I could spot the tracks from a mile away. Thomas had been stumbling around randomly for over an hour. At this point he would be tired and dehydrated, perfectly ripe for the vengeance that awaited him. I am the wolf, I thought to myself as I raced through the thicket, limbs lashing my face. I took the pain, welcomed it. Like a loving mistress punishing her slave I laughed maniacally as I ran into the cold loneliness. These are the times that try men's souls.
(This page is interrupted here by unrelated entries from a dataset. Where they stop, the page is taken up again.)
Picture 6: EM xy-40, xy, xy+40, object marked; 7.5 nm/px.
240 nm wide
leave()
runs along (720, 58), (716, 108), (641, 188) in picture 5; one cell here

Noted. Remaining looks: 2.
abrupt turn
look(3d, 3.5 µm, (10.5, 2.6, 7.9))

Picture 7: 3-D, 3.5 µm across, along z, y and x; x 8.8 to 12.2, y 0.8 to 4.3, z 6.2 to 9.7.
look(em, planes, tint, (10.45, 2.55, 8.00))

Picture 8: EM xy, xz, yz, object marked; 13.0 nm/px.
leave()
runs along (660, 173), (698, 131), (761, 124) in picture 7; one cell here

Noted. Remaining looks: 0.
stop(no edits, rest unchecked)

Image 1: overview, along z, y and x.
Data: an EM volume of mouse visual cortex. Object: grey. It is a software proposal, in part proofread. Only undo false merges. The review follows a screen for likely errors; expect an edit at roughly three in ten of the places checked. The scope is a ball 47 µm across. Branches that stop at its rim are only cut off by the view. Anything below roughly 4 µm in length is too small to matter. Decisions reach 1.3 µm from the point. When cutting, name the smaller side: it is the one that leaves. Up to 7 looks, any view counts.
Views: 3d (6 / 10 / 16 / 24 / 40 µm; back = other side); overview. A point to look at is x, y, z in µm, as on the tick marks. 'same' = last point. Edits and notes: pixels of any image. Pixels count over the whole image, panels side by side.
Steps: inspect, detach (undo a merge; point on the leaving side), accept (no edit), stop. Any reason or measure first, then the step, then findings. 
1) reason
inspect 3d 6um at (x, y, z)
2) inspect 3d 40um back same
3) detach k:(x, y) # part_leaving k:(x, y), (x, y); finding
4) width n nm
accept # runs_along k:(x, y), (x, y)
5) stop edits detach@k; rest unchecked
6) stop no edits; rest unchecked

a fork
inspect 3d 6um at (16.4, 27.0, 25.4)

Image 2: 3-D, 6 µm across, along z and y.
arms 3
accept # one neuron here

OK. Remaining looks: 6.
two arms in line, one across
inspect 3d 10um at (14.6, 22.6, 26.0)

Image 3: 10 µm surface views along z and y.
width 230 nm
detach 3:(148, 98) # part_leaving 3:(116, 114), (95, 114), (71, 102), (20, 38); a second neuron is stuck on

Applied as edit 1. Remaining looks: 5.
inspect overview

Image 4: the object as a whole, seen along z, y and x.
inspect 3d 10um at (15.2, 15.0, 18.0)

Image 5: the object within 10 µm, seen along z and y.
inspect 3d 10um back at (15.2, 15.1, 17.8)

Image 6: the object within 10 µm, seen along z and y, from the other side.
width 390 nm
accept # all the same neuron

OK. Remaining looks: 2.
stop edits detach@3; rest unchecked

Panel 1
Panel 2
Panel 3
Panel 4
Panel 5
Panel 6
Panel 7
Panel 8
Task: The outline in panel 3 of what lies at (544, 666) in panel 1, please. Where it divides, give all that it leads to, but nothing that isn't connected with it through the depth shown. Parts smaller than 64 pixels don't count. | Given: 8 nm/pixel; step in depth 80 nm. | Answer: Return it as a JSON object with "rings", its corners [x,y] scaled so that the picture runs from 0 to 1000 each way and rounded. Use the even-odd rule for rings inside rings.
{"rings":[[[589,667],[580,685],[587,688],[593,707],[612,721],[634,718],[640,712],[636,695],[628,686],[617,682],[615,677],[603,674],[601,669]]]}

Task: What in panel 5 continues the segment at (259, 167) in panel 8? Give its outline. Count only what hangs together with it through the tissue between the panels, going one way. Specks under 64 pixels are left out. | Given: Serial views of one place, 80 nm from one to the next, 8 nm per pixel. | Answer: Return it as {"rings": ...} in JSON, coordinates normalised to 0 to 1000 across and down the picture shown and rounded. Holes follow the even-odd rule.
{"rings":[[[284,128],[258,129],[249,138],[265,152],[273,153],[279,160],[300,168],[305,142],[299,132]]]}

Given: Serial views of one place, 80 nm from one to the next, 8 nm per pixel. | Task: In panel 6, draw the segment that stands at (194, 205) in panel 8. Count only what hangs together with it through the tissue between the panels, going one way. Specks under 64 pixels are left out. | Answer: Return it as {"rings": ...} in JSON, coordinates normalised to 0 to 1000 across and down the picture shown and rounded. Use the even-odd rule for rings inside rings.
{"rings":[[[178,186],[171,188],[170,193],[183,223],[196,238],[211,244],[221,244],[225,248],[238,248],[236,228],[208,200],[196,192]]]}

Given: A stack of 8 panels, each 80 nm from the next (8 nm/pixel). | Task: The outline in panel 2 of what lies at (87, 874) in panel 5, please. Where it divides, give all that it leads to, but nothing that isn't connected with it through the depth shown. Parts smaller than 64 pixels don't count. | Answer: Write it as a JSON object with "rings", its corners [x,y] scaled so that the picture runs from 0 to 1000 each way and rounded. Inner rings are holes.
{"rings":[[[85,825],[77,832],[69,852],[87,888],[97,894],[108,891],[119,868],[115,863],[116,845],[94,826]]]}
Rob Thomas' soul to be exact, and I would soon steal it away like a small gremlin, or a really smart baby who could steal things.

I came through a break in the Alaskan Pines and saw, collapsed on the ground, the body of Rob Thomas. For a moment I thought I had been robbed of my vengeance by the wild Alaskan wilderness, but I only had a moment to contemplate this. Before I knew it, the trap was sprung. My foot slid from beneath me and there was a great pressure on my ankle as I was swept off my feet and upward. What the hell?! My mind was reeling, spinning... or maybe that was just because I was dangling from a pine, caught in a snare trap. I had let myself become too cocksure about Mr. Thomas. I hung there, spinning, until finally I met the upside-down gaze of Thomas himself.

He was now shirtless and bald, having shaven all his hair off with a sharpened piece of clamshell that lay in a pocket of bloody snow. The tables had turned.